Top of Records shown
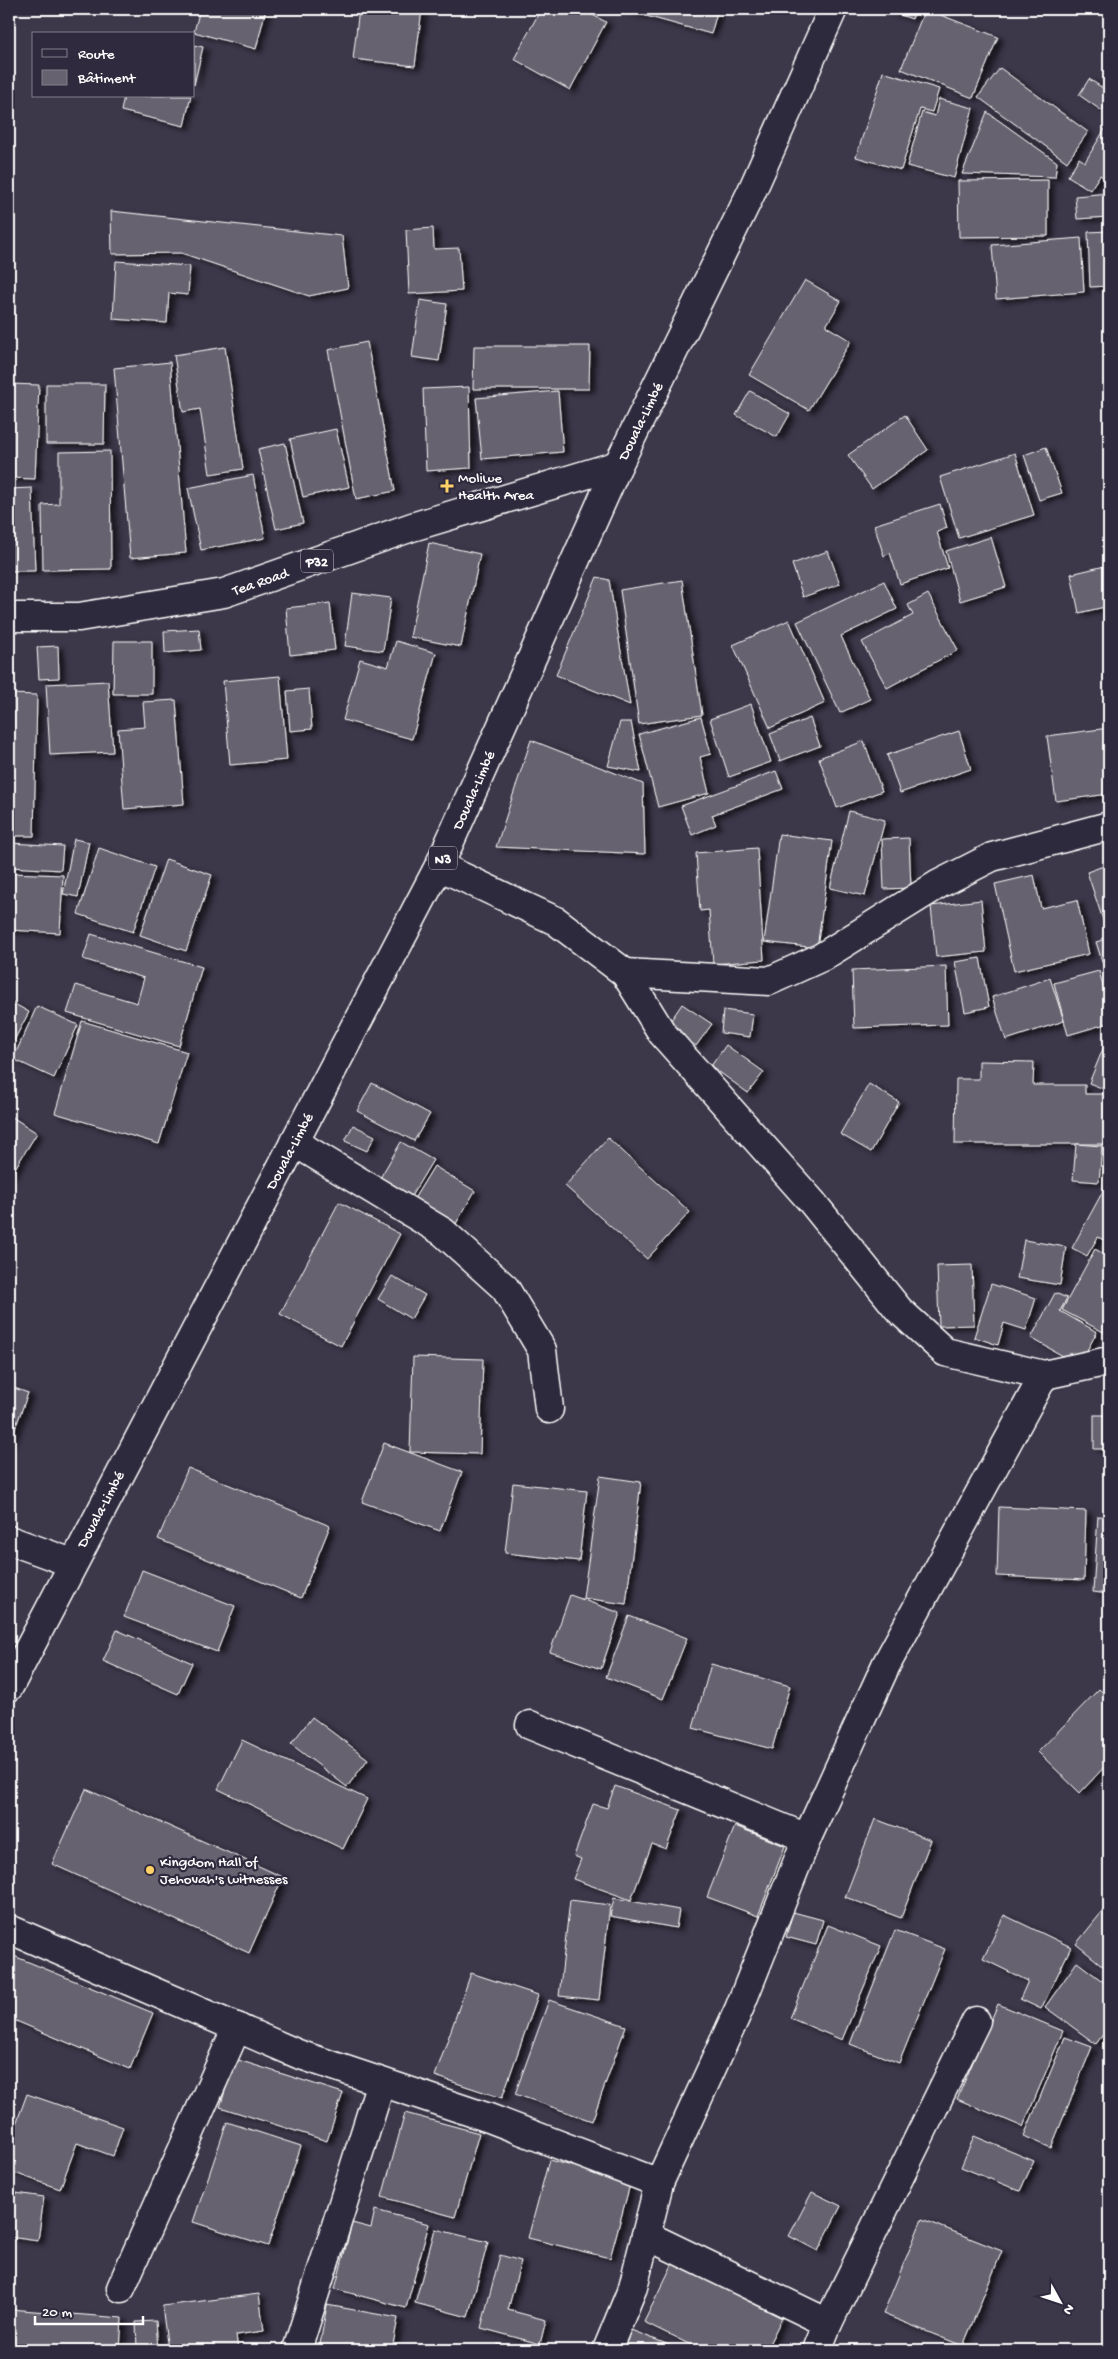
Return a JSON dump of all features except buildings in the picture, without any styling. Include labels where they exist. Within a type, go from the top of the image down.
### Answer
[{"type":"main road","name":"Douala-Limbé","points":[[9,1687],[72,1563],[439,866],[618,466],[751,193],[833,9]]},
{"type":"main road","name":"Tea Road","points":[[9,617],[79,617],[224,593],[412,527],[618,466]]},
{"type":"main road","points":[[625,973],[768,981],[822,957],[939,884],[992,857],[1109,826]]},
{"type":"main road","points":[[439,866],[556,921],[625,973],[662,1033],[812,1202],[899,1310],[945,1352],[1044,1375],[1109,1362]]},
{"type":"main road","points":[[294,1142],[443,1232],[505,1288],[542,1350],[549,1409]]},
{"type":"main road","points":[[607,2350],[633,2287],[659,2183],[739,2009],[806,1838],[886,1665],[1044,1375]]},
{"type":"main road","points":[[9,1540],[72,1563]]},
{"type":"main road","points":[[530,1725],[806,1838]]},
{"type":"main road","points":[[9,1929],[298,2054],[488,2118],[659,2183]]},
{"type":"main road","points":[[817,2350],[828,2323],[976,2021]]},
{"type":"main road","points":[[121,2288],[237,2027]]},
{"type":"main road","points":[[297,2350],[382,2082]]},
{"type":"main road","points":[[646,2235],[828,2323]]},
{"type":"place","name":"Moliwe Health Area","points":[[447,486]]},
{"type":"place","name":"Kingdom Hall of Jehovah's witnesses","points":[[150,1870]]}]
Bottom of Records shown
Top of Records shown
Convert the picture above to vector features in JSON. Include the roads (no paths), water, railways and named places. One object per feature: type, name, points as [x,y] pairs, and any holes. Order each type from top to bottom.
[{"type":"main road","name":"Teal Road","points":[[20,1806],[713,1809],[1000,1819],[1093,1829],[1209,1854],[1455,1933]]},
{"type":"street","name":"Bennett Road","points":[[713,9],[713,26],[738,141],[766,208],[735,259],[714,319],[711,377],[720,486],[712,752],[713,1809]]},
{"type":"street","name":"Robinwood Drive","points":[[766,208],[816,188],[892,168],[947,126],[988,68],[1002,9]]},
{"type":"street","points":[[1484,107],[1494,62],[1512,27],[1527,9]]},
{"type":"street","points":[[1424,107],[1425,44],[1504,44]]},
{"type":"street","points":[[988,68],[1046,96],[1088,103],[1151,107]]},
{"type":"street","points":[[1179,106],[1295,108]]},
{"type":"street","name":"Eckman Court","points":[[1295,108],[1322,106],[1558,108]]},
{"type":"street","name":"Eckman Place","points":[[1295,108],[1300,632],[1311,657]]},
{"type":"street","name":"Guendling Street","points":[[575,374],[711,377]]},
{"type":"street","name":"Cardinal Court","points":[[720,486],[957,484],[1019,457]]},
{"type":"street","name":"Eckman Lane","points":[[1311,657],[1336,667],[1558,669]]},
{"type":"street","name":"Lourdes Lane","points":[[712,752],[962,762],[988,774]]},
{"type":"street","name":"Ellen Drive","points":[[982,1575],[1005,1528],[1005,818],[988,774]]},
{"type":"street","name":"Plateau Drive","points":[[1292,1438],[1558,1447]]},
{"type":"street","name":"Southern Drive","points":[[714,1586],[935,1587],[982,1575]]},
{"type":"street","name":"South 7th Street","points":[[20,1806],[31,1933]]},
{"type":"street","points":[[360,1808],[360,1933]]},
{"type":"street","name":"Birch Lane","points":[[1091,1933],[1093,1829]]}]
Bottom of Records shown
** What to work on **
Extract every line of the records above that contains the word "from".

** Worked solution **
Return a JSON dump of all features except buildings in the picture, without any styling. Include labels where they exist. Within a type, go from the top of the image down.
Convert the picture above to vector features in JSON. Include the roads (no paths), water, railways and named places. One object per feature: type, name, points as [x,y] pairs, and any holes. Order each type from top to bottom.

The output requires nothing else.